Come da programma, la proiezione inizia alle ore 17. Poi il dibattito su una vicenda emblematica - spiega la D’Agostino -, «paradigmatica di altre vicende simili in cui il potere, ad un certo punto, da struttura che dovrebbe proteggere si trasforma in strumento di violenza». Terminata la proiezione, parte il collegamento telefonico con Irene Testa e i carabinieri tornano da Roberta Strangio. «Credevano fosse Ilaria Cucchi e mi hanno chiesto come avessimo fatto a organizzare l’evento», spiega. Finita la telefonata, la discussione si accende, alcuni usano toni più critici, altri si limitano all’analisi fredda di una questione spinosa, molti sono commossi e la voce si rompe. Si discute e tutto procede nella massima tranquillità, senza che la presenza dei due uomini in divisa sollevi dubbi o perplessità tra i presenti. «Nessun atteggiamento strano da parte dei due carabinieri né da parte del pubblico», spiega Maria Teresa D’Agostino. Finisce il dibattito e tutti vanno via, compresi i militari. Che non chiedono altro a nessuno: né documenti, né ulteriori informazioni. Ma a luci spente cominciano a circolare le prime domande sulla loro presenza. La risposta della titolare è quella, secca, senza dietrologie: mi hanno chiesto l’elenco dei presenti. Nessuno ne vuole fare un caso nazionale, anche se sembra strano, ma la cosa sembra chiudersi lì. La voce però prende a circolare e arriva lontano, fino alle orecchie di un giornalista e, quindi, sulla carta stampata.

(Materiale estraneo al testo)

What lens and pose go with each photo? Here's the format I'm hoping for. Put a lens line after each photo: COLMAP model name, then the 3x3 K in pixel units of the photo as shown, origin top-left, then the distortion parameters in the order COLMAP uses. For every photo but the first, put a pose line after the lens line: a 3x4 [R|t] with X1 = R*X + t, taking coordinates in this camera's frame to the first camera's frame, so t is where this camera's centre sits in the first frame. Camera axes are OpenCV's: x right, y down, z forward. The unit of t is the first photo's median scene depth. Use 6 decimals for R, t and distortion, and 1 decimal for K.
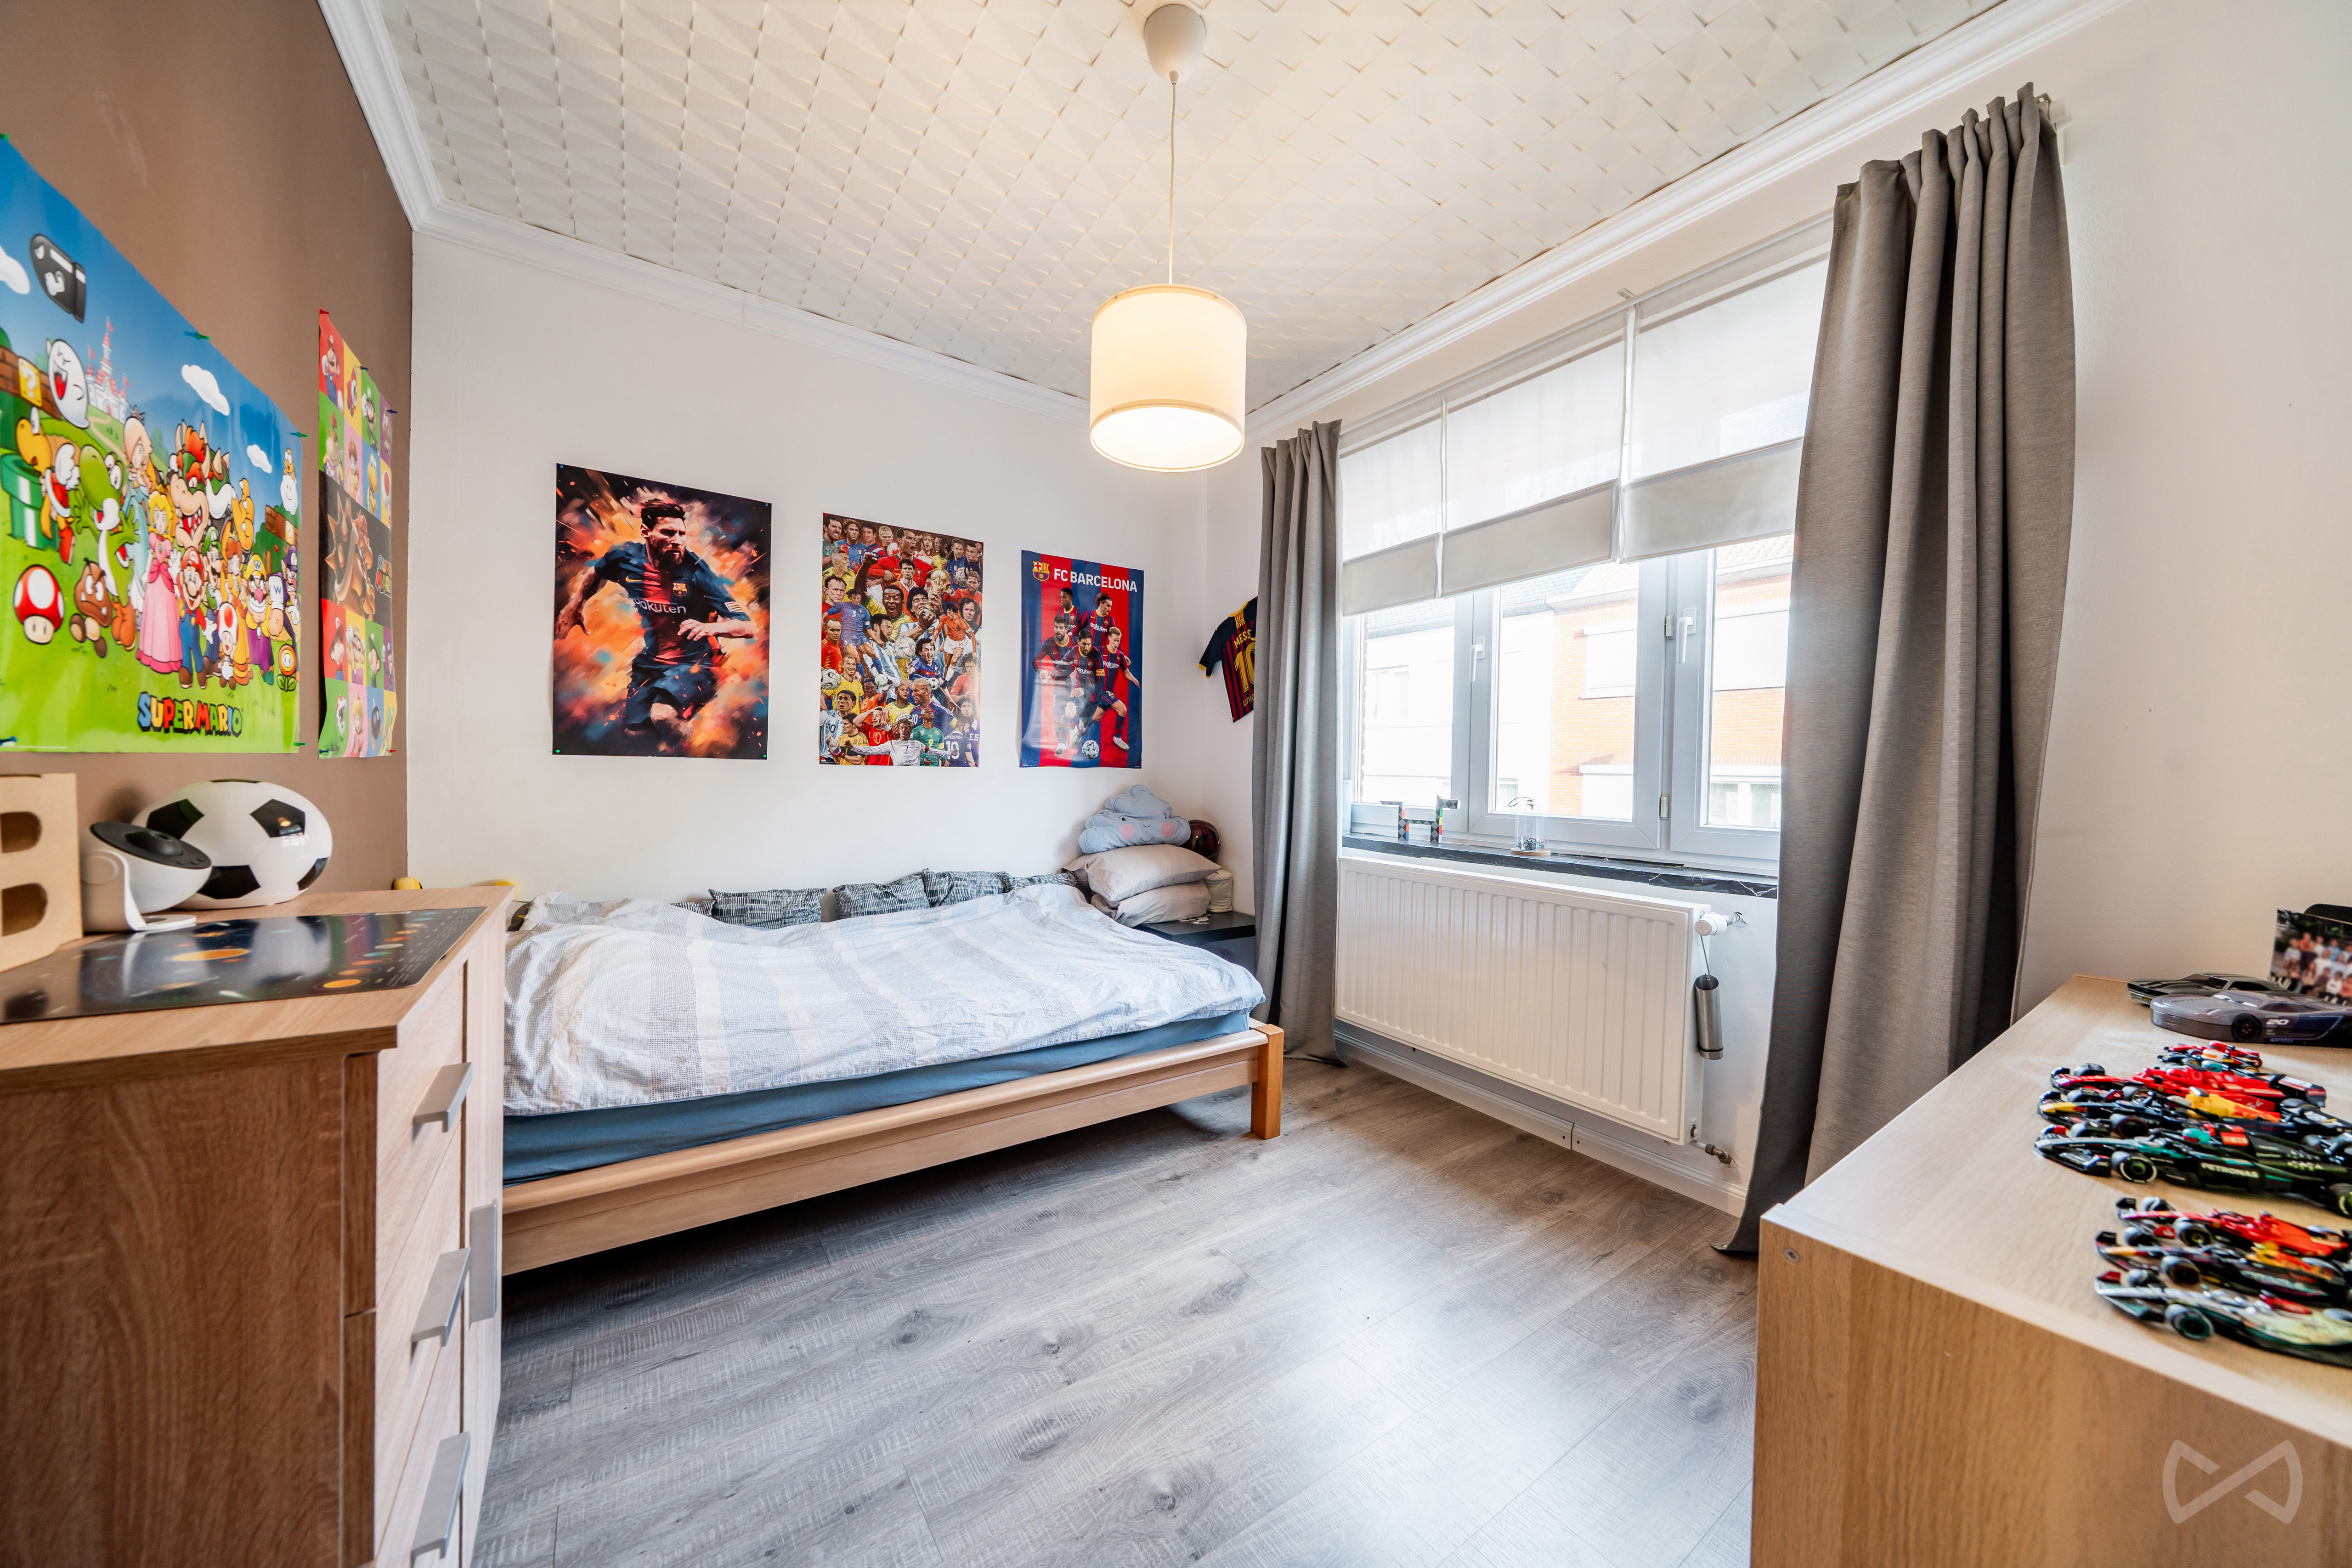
lens RADIAL K [[814.0, 0, 1174.6], [0, 814.0, 778.9], [0, 0, 1]] dist [0.001735, 0.000082]
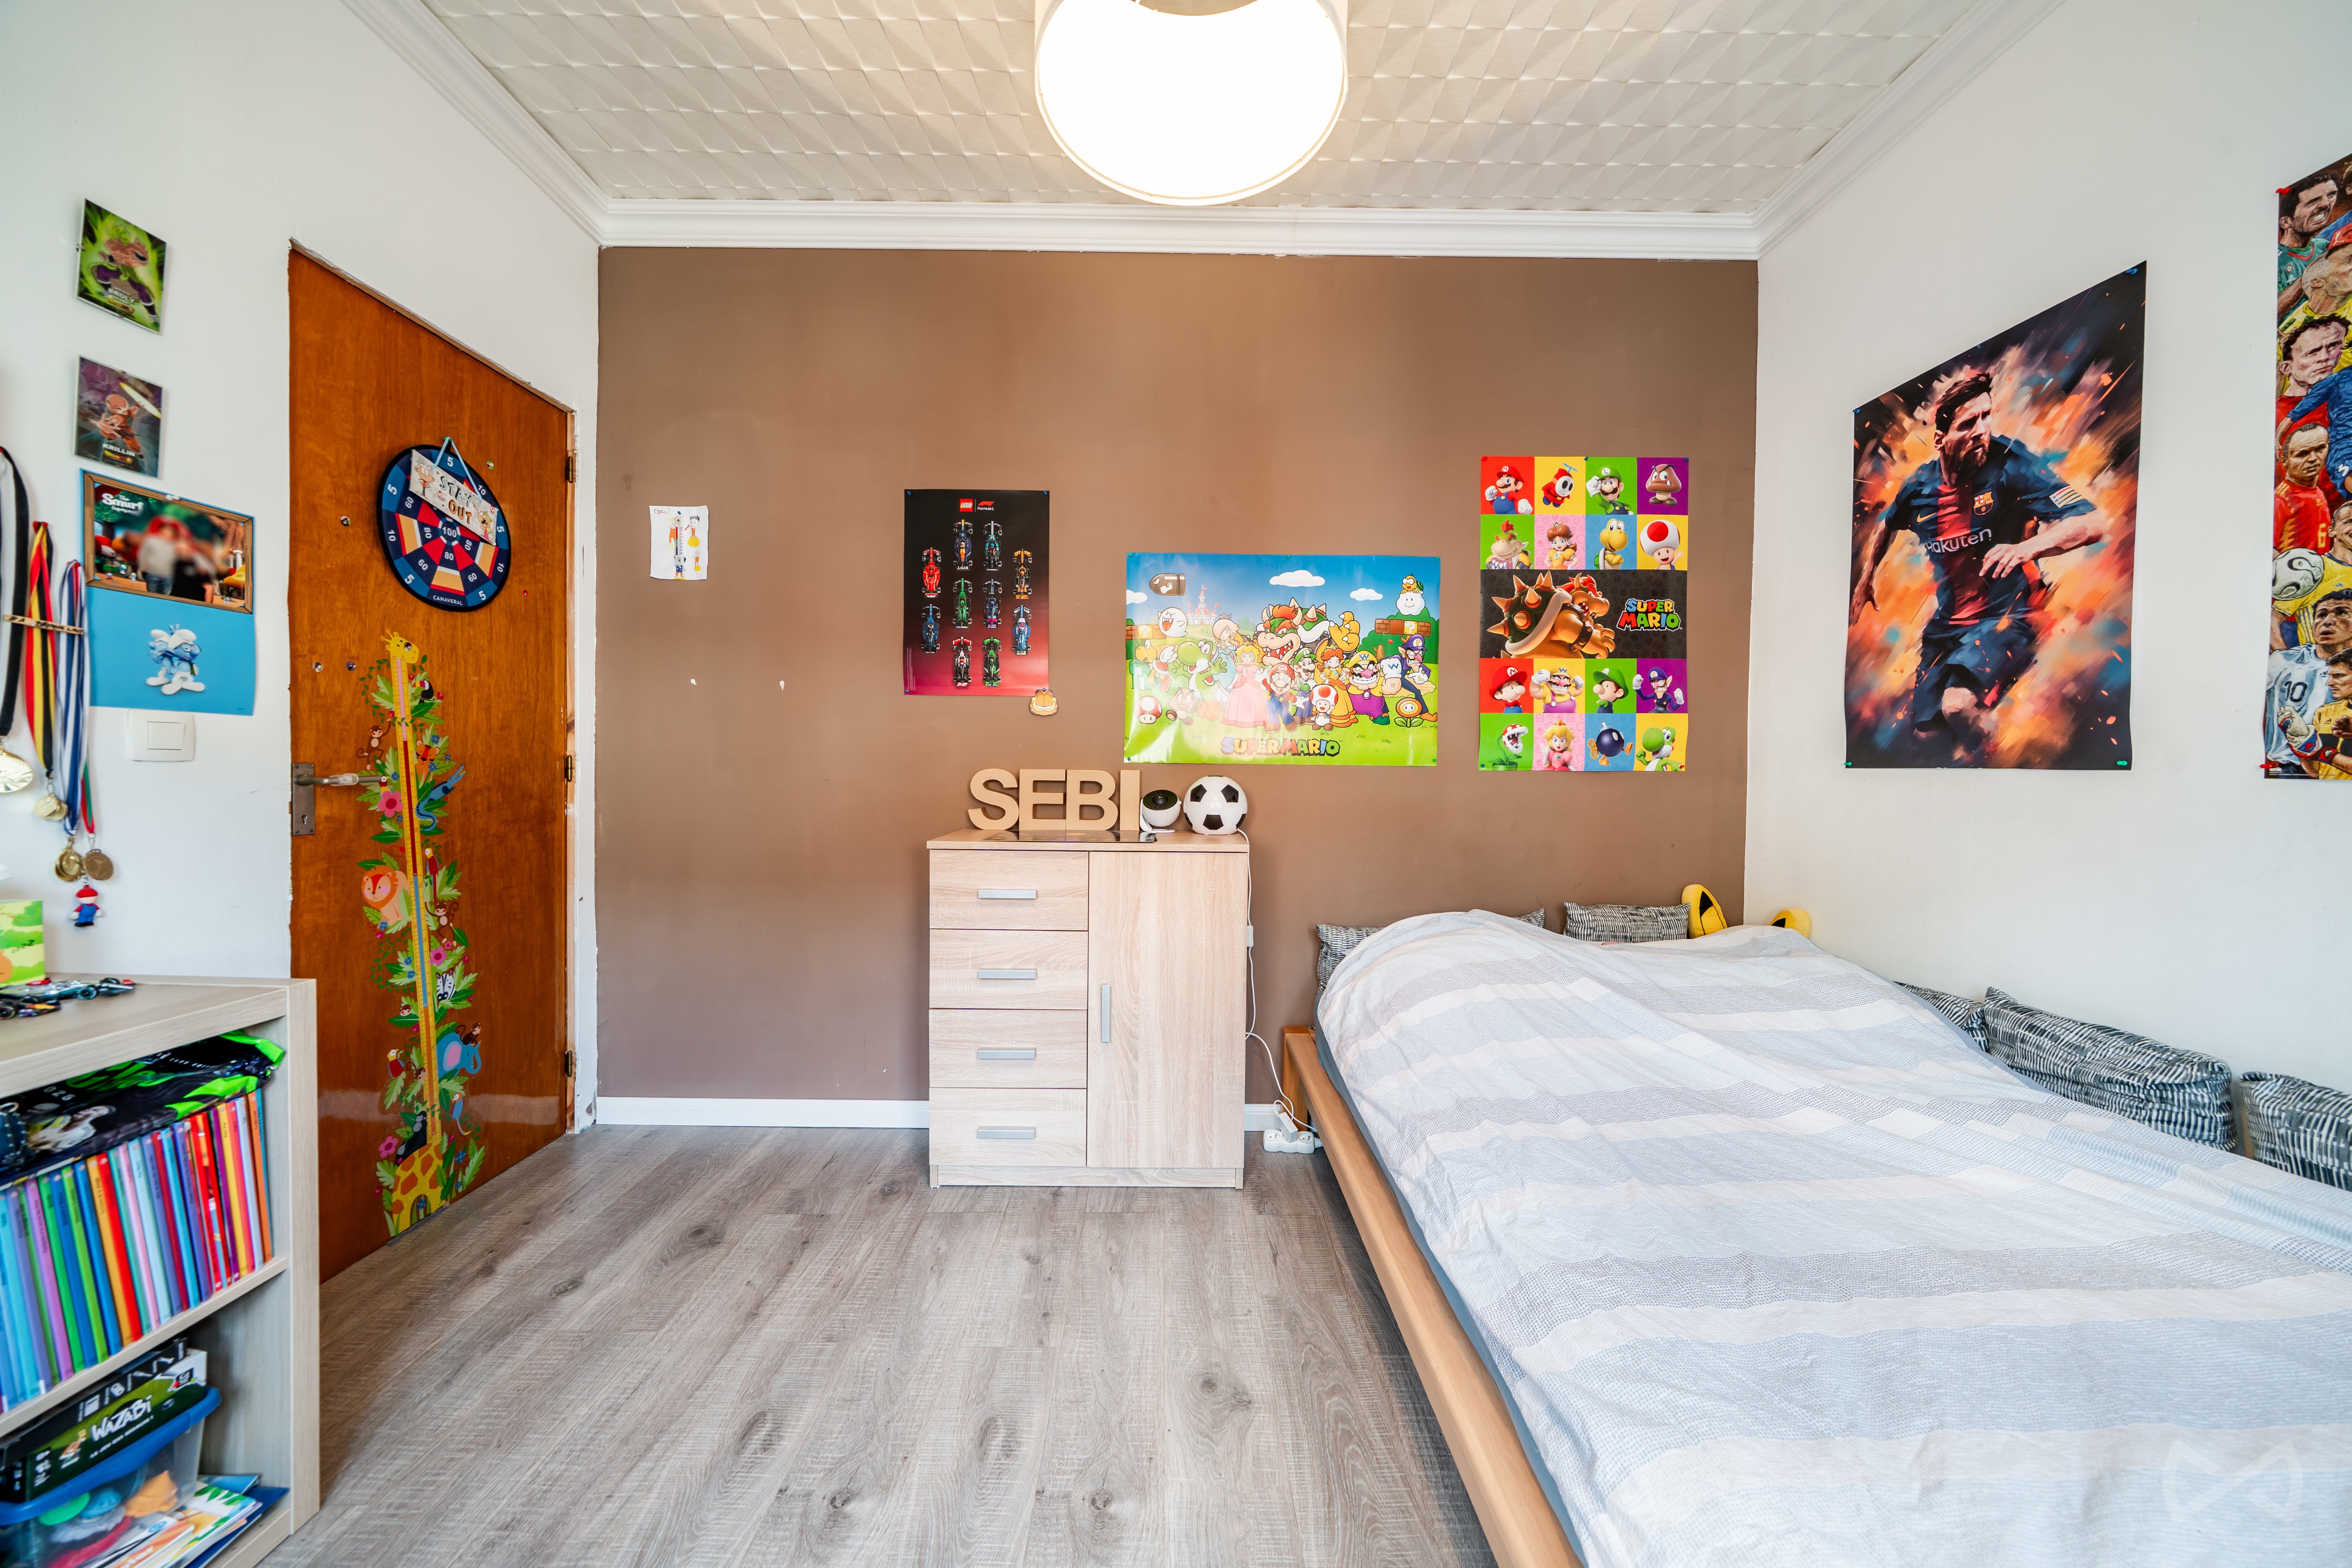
lens RADIAL K [[814.0, 0, 1173.3], [0, 814.0, 774.2], [0, 0, 1]] dist [0.001735, 0.000082]
pose [[-0.566586, -0.020128, -0.823757, 0.270635], [-0.036937, 0.999317, 0.000989, 0.000200], [0.823174, 0.030988, -0.566943, 0.855496]]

Il colonnello Gabriele De Pascalis, comandante del Gruppo di Locri, chiarisce a “La Stampa” che non c’è stata alcuna intenzione di censire i presenti: «I carabinieri erano lì per attività di routine e hanno interloquito con gli organizzatori per sapere se c’era qualcuno delle istituzioni o autorità, in un’ottica di ordine e sicurezza pubblica. A noi non interessa alcun elenco, soprattutto in una manifestazione che non aveva alcun rischio di ordine pubblico. Noi siamo sempre tra la gente e non vogliamo che l’accaduto venga strumentalizzato, specie in una vicenda triste e delicata come quella di Stefano Cucchi», spiega. Conferme che arrivano anche dal comando provinciale, dove il tutto si riduce ad una semplice attività di routine: l’intenzione, affermano, era quella di verificare la presenza di autorità o eventuali soggetti di interesse, in un posto - il centro commerciale - dove i controlli sono costanti e quotidiani per altre ragioni di interesse operativo. «Se ci fosse stato l’interesse di effettuare indagini su quell’evento - concludono -, non si sarebbero di certo presentati in divisa».